• [Testo di partenza]:
○ ○ ○ ○

Fra il 2019 e il 2020 il suolo consumato in Italia è aumentato di 56,7 chilometri quadrati, dice l’ultimo rapporto del Sistema Nazionale di Protezione dell’Ambiente (SNPA), ovvero un equivalente di circa oltre venti campi di calcio al giorno. L’incremento resta in linea con quanto è avvenuto negli ultimi anni, dove secondo il rapporto ci sono stati “modesti segnali di rallentamento”.
Il fenomeno opposto, ovvero il ripristino di aree naturali, è stato invece pari a 5 chilometri quadrati, e ha riguardato il passaggio da suolo consumato a suolo non consumato di solito attraverso il recupero di cantieri o altre aree classificate come “consumo di suolo reversibile”. La somma di queste due tendenze opposte ha quindi portato a un consumo di suolo netto di 51,7 chilometri quadrati.
La velocità del consumo di suolo netto, sottolinea il rapporto, si mantiene in linea con quelle degli ultimi anni, con un valore di 14 ettari al giorno, ed è ancora molto lontana dagli obiettivi comunitari che dovrebbero portare il consumo netto a zero entro il 2050. Autori e autrici ricordano che si continua a incrementare il livello di artificializzazione e di impermeabilizzazione del territorio, causando la perdita spesso irreversibile, di aree naturali e agricole. Tali superfici sono state sostituite da nuovi edifici, infrastrutture, insediamenti commerciali, logistici, produttivi e di servizio e da altre aree a copertura artificiale all’interno e all’esterno delle aree urbane esistenti.
Le ultime stime parlano di un consumo di suolo passato dal 6,76% del 2006 al 7,11% del 2020, ma questo dato comprende l’intero territorio nazionale e dunque anche quelle aree su cui non è fisicamente possibile edificare. Se consideriamo solo il “suolo utile”, ovvero escludendo aree a elevata pendenza, fiumi, laghi, riserve naturali e zone a rischio idrogeologico, la percentuale di suolo consumato sale al 9,15%. La velocità di crescita del consumo di suolo netto è rimasta grosso modo stabile dal 2015 in avanti, e ha rallentato rispetto al periodo 2006-2012.

○ ○ ○ ○

• [Dati forniti]:
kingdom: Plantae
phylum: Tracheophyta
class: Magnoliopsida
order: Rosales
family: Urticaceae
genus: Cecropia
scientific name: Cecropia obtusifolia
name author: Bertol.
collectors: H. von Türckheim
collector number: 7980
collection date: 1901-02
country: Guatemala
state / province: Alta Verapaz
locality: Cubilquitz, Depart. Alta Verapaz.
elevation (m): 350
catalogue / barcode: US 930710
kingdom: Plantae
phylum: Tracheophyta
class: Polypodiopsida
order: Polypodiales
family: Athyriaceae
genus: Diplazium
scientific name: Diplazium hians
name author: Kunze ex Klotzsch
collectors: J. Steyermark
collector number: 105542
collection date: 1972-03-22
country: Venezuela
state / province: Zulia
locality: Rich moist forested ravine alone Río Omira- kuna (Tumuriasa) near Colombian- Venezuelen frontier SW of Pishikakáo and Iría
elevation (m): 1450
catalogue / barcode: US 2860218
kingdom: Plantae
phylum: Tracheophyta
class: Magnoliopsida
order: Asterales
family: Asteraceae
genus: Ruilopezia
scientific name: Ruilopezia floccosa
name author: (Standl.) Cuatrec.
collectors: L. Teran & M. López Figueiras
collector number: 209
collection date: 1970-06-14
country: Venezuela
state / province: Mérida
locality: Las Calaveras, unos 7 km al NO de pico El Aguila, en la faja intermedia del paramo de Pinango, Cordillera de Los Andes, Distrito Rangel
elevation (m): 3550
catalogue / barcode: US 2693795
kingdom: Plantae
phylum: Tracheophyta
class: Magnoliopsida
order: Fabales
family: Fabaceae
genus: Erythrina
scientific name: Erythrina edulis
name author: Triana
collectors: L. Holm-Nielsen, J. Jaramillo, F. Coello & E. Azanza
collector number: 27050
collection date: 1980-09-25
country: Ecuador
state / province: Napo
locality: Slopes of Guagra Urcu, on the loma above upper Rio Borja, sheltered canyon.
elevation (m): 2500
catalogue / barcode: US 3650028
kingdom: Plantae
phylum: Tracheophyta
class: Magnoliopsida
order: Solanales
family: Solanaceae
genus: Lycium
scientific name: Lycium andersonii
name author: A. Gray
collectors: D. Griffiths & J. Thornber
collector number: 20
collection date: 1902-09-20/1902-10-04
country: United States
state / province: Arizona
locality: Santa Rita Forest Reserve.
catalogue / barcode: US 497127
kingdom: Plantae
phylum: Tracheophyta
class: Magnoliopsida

○ ○ ○ ○

• [Descrizione del compito]: Prosegui il testo sul consumo di suolo in Italia, riprendendo subito dopo la sua ultima frase.

• [Risposta qui sotto]:
Andando per intuito potremmo pensare che il suolo usato cresce con la popolazione: più persone portano a più case, edifici, palazzi e costruzioni. Eppure il rapporto sottolinea un aspetto controintuitivo, e cioè che “il legame tra la demografia e i processi di urbanizzazione e di infrastrutturazione non è diretto e si assiste a una crescita delle superfici artificiali anche in presenza di stabilizzazione, in molti casi di decrescita, dei residenti”. Per esempio nel 2020 il nuovo consumo di suolo netto di 51,7 chilometri quadrati è avvenuto nonostante un calo della popolazione italiana di 175mila abitanti.
La misura da tenere sott’occhio per rappresentare l’efficienza delle trasformazioni è “il consumo marginale di suolo, indicatore dato dal rapporto tra il consumo di suolo netto e i nuovi residenti tra un anno e il successivo. A valori positivi elevati di questo indicatore corrisponde un alto e più insostenibile consumo di suolo a fronte di una crescita non significativa della popolazione, mentre valori negativi indicano un aumento del consumo di suolo in presenza di decrescita della popolazione, ovvero in assenza dei meccanismi di domanda che generalmente giustificano la richiesta di consumare suolo”. Nel 2020 per ogni abitante in meno si sono consumati comunque 292 metri quadri di territorio, comunque in miglioramento rispetto al 2019 quando erano stati 486.
Uno degli obbiettivi di sviluppo sostenibile riguarda appunto il rapporto fra consumo di suolo e movimento demografico, e prescrive che il primo non debba superare il secondo.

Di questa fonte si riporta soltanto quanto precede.